Published April 7, 2010 at 5:52 p.m.

Brattleboro was Vermont's first town. Colonists pushing north on the Connecticut River from more puritanical parts of New England must have recognized its potential as a progressive enclave. Over the years, the settlement has welcomed migrants of every stripe, including back-to-the-landers who established communes in open-minded Windham County. The hippies are still there, as evidenced by Brattleboro's abundance of used counterculture bookstores and funky clothing and jewelry shops. The town remains Ground Zero for renewable-energy activism and antinuclear protest, most of it directed at Vermont Yankee, its neighbor to the south.

In keeping with its progressive bent, Brattleboro is home to a historic mental hospital - one of the first 10 psychiatric hospitals in the United States. In 1834, Anna Marsh donated $10,000 to found the Brattleboro Retreat, which remains one of the town's premier and most visible institutions. The new facility was patterned on a Quaker concept called "moral treatment," a radical concept at the time, that argued for treating patients with dignity and respect in a family-like setting. The Brattleboro Retreat pioneered numerous innovations to benefit its patients, including a newspaper, a gymnasium, camping programs, swimming pools and the first self-sufficient dairy farm on the grounds of a mental hospital.

Brattleboro was "localvore" before there was a word for it. For years, the place to eat was Common Ground, the legendary worker-owned restaurant where diners served themselves, ate whole grains, and bussed their own dishes. Although that restaurant is now closed, the food in town is still good, albeit pricier. Among the finest places to eat in Brattleboro are Peter Havens and T.J. Buckley's. The latter seats a maximum of 18 in a converted 1920s diner.

No reservation is required for Brattleboro's Strolling of the Heifers Weekend in early June. A peaceful alternative to Pamplona's "Running of the Bulls," it's an annual celebration of local agriculture - and the national press loves it. The three-day event opens with a parade, led by kids and cows, followed by a Green Expo and Dairy Festival. It also includes B-boro's first-Friday Gallery Walk, a monthly tradition.
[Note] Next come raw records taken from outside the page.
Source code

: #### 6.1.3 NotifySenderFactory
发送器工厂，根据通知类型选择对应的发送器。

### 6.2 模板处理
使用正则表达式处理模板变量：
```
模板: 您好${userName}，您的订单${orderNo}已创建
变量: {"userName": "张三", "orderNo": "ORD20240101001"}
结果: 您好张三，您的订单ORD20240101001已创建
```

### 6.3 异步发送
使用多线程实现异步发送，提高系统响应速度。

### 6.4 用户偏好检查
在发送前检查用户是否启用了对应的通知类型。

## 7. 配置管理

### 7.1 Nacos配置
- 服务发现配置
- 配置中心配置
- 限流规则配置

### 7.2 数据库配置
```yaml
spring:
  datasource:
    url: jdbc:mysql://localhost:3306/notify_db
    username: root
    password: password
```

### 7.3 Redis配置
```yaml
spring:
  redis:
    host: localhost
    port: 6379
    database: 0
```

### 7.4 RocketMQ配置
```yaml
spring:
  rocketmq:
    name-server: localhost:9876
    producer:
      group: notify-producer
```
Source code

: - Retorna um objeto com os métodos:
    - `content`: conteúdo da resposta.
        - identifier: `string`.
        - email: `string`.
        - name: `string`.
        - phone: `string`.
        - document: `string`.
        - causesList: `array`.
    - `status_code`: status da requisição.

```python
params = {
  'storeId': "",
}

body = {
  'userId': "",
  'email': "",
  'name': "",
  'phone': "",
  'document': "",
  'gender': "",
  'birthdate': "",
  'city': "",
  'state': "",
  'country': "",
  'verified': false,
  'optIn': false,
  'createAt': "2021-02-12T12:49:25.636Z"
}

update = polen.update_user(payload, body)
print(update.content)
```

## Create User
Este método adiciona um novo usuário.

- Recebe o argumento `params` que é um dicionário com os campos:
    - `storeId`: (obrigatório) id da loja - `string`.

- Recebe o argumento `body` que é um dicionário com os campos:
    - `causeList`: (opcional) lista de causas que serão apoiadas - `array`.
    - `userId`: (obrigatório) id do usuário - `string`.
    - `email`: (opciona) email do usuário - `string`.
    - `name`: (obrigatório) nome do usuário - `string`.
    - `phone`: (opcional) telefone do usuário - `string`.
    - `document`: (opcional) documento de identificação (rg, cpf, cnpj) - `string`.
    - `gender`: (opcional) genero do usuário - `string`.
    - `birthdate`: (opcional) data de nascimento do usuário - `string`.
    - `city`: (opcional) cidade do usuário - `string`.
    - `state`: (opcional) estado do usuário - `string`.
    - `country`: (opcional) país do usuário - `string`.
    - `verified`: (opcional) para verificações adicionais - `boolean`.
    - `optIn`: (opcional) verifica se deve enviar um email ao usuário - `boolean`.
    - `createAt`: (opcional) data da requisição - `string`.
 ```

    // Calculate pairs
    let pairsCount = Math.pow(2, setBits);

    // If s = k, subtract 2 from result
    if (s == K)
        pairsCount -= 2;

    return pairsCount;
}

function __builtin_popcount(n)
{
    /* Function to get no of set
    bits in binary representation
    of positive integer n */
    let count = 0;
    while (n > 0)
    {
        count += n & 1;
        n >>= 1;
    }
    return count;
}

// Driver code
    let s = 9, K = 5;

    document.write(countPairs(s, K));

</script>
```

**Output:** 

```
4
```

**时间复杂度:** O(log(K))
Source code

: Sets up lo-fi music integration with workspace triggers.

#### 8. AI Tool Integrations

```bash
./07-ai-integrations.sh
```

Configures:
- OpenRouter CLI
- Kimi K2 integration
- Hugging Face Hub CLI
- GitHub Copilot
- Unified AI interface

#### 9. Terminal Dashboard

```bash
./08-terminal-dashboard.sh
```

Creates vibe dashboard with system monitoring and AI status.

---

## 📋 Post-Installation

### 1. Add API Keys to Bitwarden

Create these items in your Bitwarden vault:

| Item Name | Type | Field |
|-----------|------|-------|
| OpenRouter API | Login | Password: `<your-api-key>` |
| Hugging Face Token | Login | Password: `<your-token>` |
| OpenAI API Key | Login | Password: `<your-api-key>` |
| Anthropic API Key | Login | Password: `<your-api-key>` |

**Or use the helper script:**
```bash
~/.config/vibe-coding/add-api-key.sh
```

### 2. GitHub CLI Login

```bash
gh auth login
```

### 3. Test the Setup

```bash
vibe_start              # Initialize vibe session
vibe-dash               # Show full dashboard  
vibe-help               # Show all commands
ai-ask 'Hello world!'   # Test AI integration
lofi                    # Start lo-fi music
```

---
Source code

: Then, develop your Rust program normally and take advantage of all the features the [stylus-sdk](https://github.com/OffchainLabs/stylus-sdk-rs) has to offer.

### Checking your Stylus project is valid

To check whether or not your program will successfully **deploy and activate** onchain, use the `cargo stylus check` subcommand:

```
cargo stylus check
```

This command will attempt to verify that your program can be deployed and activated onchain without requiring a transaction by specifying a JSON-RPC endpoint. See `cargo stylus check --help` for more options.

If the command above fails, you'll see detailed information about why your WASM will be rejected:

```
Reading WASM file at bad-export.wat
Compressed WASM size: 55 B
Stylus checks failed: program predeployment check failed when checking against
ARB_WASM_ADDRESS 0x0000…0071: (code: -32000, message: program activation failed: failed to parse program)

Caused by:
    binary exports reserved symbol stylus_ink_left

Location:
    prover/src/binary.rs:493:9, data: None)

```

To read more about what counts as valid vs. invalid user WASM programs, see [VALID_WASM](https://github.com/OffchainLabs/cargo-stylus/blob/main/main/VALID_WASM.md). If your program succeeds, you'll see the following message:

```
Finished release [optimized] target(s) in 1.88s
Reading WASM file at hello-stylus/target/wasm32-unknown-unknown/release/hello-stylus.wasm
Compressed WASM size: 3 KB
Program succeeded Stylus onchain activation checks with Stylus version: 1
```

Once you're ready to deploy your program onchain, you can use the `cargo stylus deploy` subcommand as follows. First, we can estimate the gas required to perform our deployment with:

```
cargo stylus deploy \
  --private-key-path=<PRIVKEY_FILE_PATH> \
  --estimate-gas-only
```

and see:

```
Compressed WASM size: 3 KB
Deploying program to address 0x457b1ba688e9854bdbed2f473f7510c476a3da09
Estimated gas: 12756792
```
Art is always part of the equation in Brattleboro - perhaps because it was home to the Estey Organ Company for more than a century. Founded in 1846, the company manufactured organs large and small and sold them all over the world. These included some 520,000 reed organs, 3200 pipe organs and, toward the end of its lifetime, a foray into the electronic realm. A local group recently opened the Estey Organ Museum, the mission of which is to collect, preserve and interpret the physical and cultural heritage of the company. For now, the museum's Engine House Galley is open 1 to 4 p.m. on Saturdays, June through October. Guided tours are available.

Brattleboro's cultural life didn't stop when the organ music did - it's one of the 100 Best Art Towns in America, according to author John Villani. The Art Deco Latchis Theater shows first-run, art and independent films. The New England Youth Theater offers classes for young people in all aspects of theater, from acting to backstage technical skills. Their summer program performances almost always sell out. On the same "campus" is the one-of-a-kind New England Center for Circus Arts, with circus-training classes for thrill seekers of all ages.

Brattleboro's artistic wealth extends to the surrounding countryside - at least in the summer - earning Windham County international renown for its music festivals. Since 1961, the Marlboro Music Festival has been drawing professional chamber musicians to a "retreat" that takes place on the campus of Marlboro College. They give public concerts on weekends. A little further north in Putney, the 40-year-old Yellow Barn Music School and Festival is a professional training program for chamber musicians. Public concerts take place from mid-June through early August.